David Moyes will use the memory of his first ignominious FA Cup experience with Everton as motivation for Monday's trip to Cheltenham.
The Scot had been in charge at Goodison Park for 10 months when he took his side to Shrewsbury in the third round and saw former Toffees' defender Kevin Ratcliffe, in charge of a side 80 places below in the lower reaches of the then third division, get the better of him.
Moyes has never forgotten that result - or a home defeat to League One Oldham four years ago - and it always seems to spring to mind when Everton get drawn against lower league opposition around this time of year.
Everton have already come unstuck this season against lower-placed opposition when Leeds beat them in the Capital One Cup.
"I am more wary of what happened against Shrewsbury 10 years ago," said Moyes ahead of the trip to the League Two side.
"We went out then so it's happened to us in the past. We have to make sure it doesn't happen - although we were trying to do that then as well.
"There are no guarantees in football, you have to go and earn the right to win the games.
"You like to play at home but when you see some of the real mouth-watering ties which have come out - some all-Premier League clashes - I wouldn't say we've been lucky but at least we have lower opposition.
"It has not always been the easiest thing in the past, we have lost at places like Shrewsbury and we lost at home to Oldham so we're well aware how difficult it will be, no matter who you draw.
"You would expect Premier League players to have the extra quality but is their attitude right, are they prepared for what is to come?
"The lower opposition tend to get themselves a little bit higher and more ready for it as it gives them a chance to showcase themselves and you have to be ready for that."
Everton reached the 2009 FA Cup final and were denied a place in last year's Wembley showpiece by near-neighbours Liverpool's semi-final victory
Moyes has yet to win a trophy in nearly 11 years at the club and the FA Cup, which the Toffees last lifted in 1995, remains one of his most sought-after targets even if he believes it has lost some of its appeal for other clubs.
"We want to go as far as we can in the FA Cup," he added.
"We'll not under-estimate Cheltenham and we'll have to go there and do a really good job if we are to get through to the next round.
"It is something where Everton have had success at times and it is a trophy people would like you to be involved in.
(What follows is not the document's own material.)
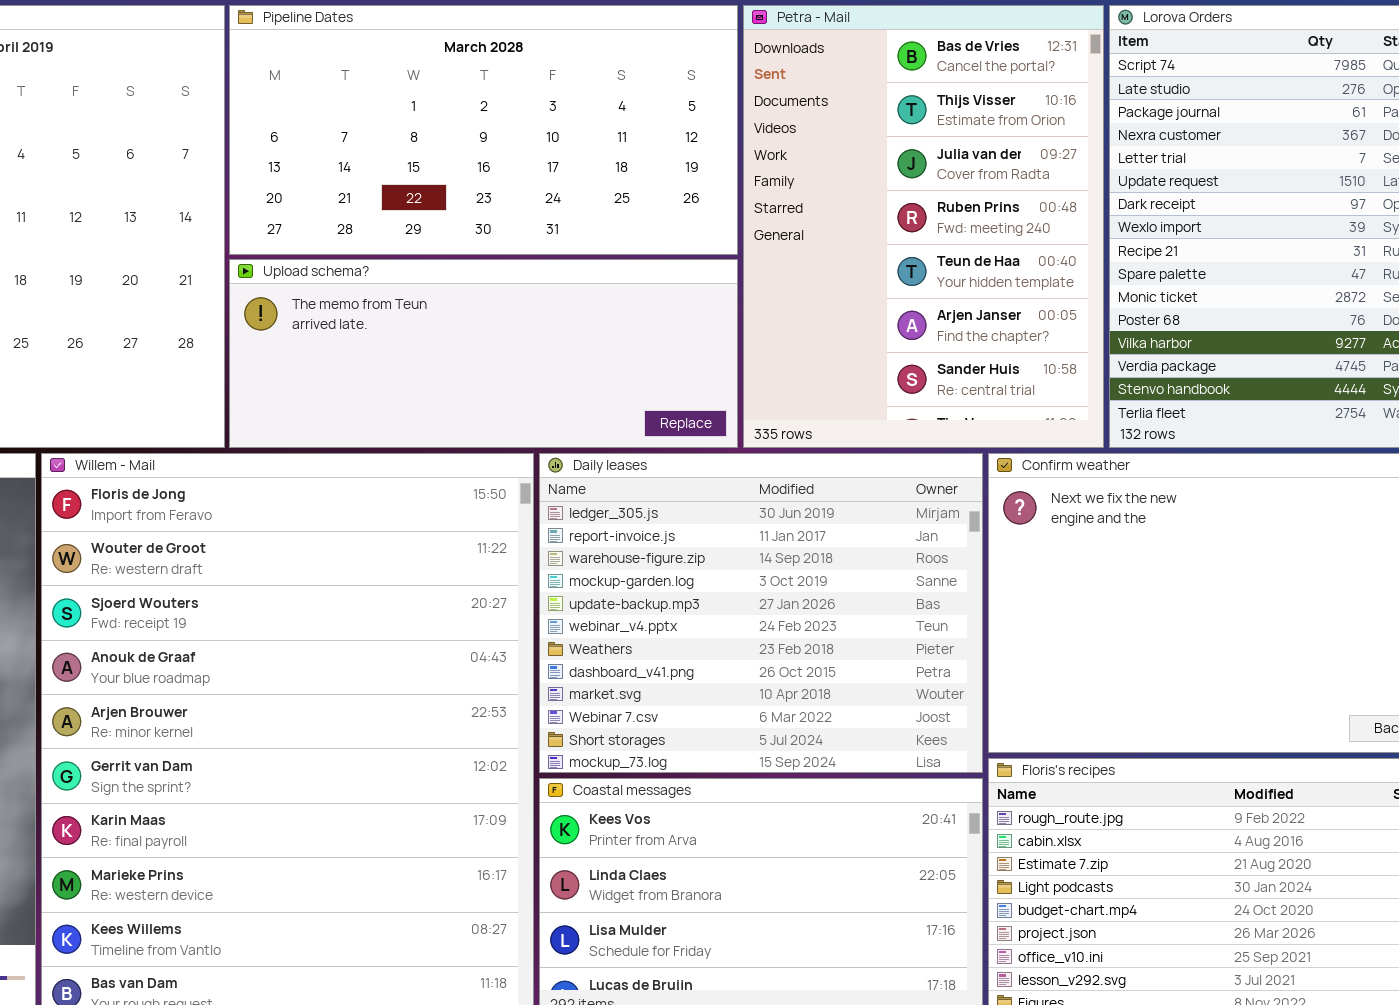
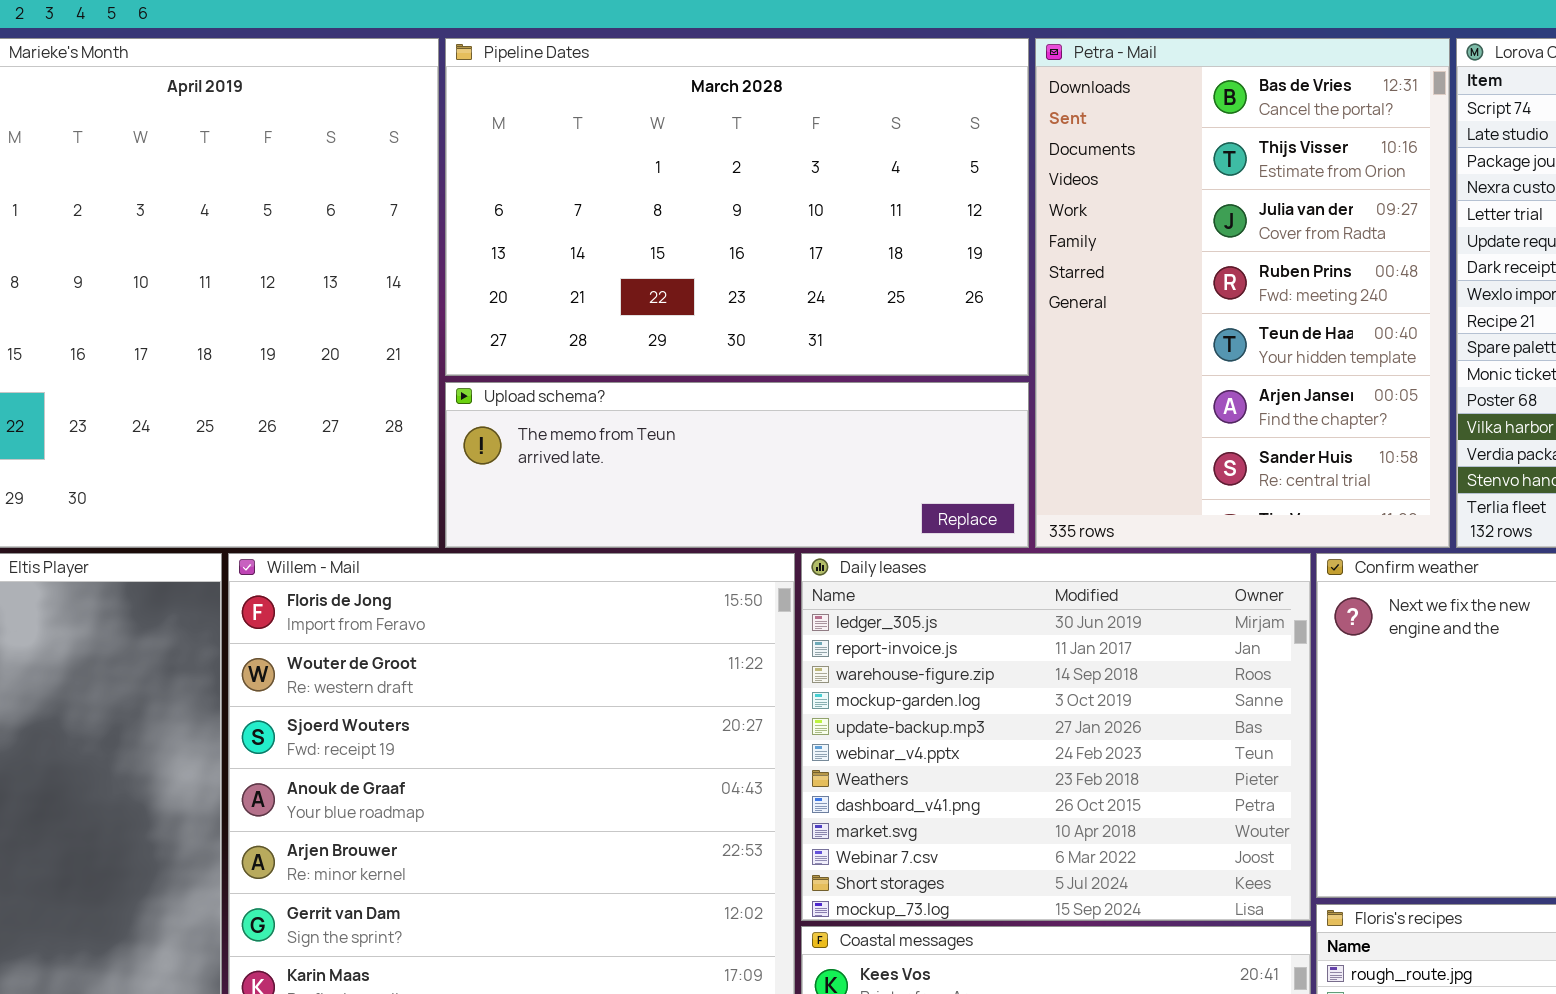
Pipeline Dates: [229,5,738,255] -> [445,38,1029,376], resized
Upload schema?: [229,259,738,448] -> [445,382,1029,548], resized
"We've been to one final, got to the semi-final last season so we'd like to do it again and get to the cup final.
"I think it has lost its excitement a little bit, as it goes on it gets better.
"There is so much at stake now in the Premier League, there is so much coverage, so in a way the FA Cup has been put on the back burner.
"But I think it is a cup competition every team wants to win but if you really pushed the chairmen and managers of clubs they would say certainly doing well in the Premier League is the priority."